Facts: Respondent Alvin Kincaid filed suit against the City of Seattle in the Superior Court for King County after Kincaid’s property was damaged by the grading of a street. The jury returned a verdict for Kincaid, awarding him damages equivalent to the cost of restoring the property to its original condition by removing the fill and constructing a bulkhead. The city of Seattle appealed to the Supreme Court of Washington, asserting that the difference in the fair market value of Kincaid’s property before and after the grading was the proper measure of damages.
Question(s): What was the proper formula for calculating the damages incurred by Kincaid as a result of the city of Seattle’s street grading?
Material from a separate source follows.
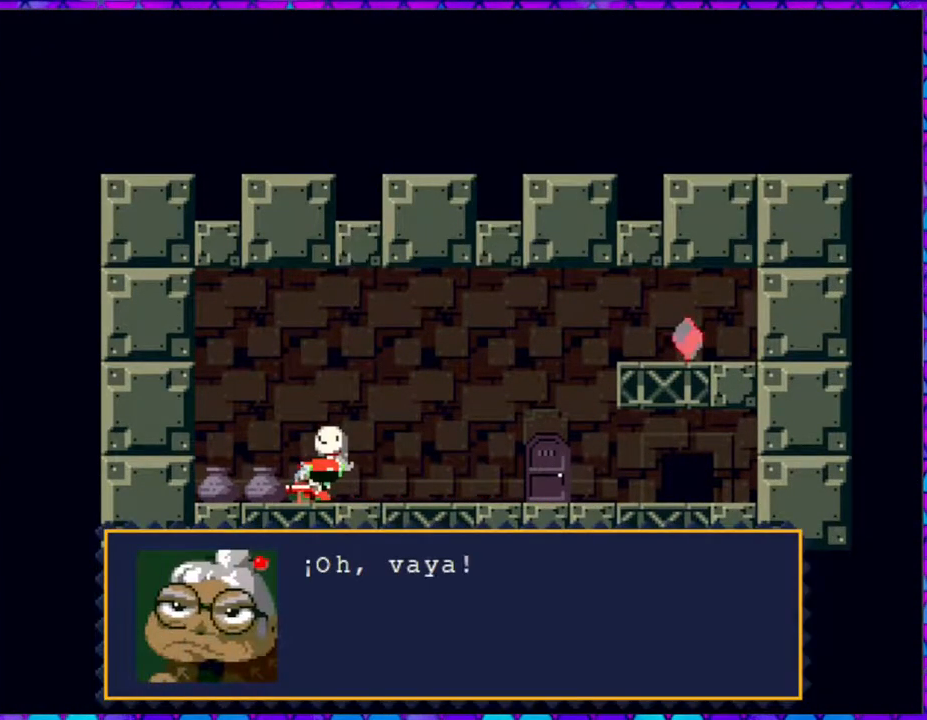
{"buttons": [], "right_stick": "center", "events": []}
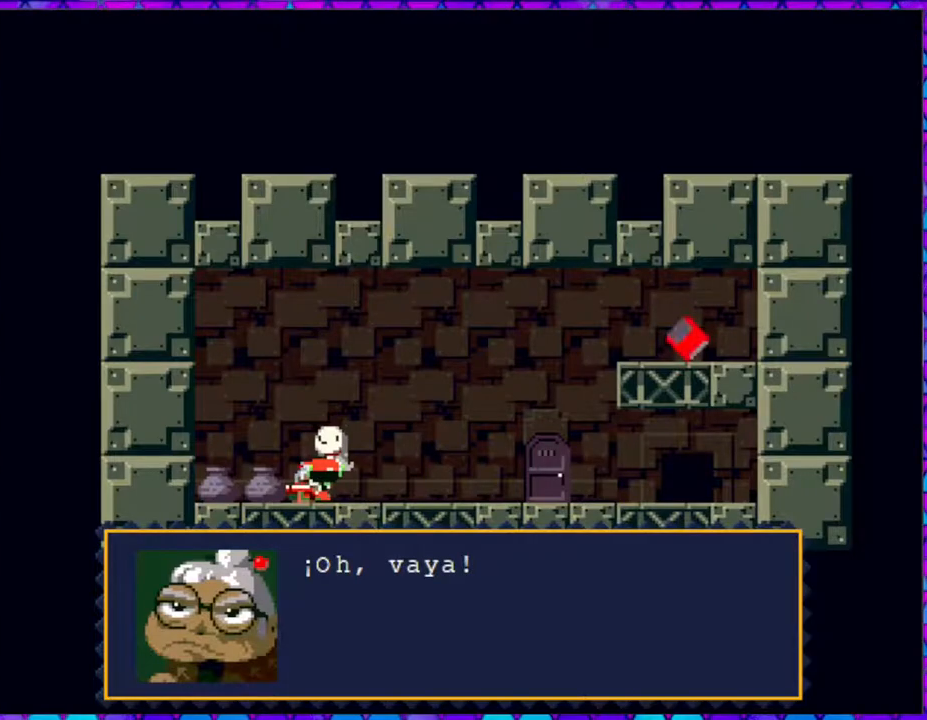
{"buttons": [], "right_stick": "center", "events": [[200, "B", "down"], [317, "B", "up"]]}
Conclusion: Justice Chadwick’s opinion for the Court held that Kincaid’s action was not an action sounding in tort as a municipality’s efforts to engage in infrastructure improvements could not constitute tortious wrongdoing regardless of whether the damage to Kincaid’s property was part of a master plan or not. Therefore, the Court ruled that the trial court should have instructed the jury to use the diminution in the value of Kincaid’s property rather than the cost of restoration as the measure of the damages incurred by Kincaid as the alterations to Kincaid’s property stemming from the city’s street grading represented, in the eyes of the law, part of a valid improvement plan that could not be modified by private citizens.
Docket No. 11156
Petitioner: City of Seattle
Respondent: Alvin Kincaid
Decided: Thursday, August 7th, 1913
Vote: 4-1
Opinion: 74 Wash. 617 (1913)
Court: Crow1 Court (1913-1914)
Note: We post only slip opinion(s) as published at the time of the decision. Please consult Washington Reports printed volumes for the opinion(s) in their final form. Undetermined votes indicate that the opinion(s) have not been evaluated yet.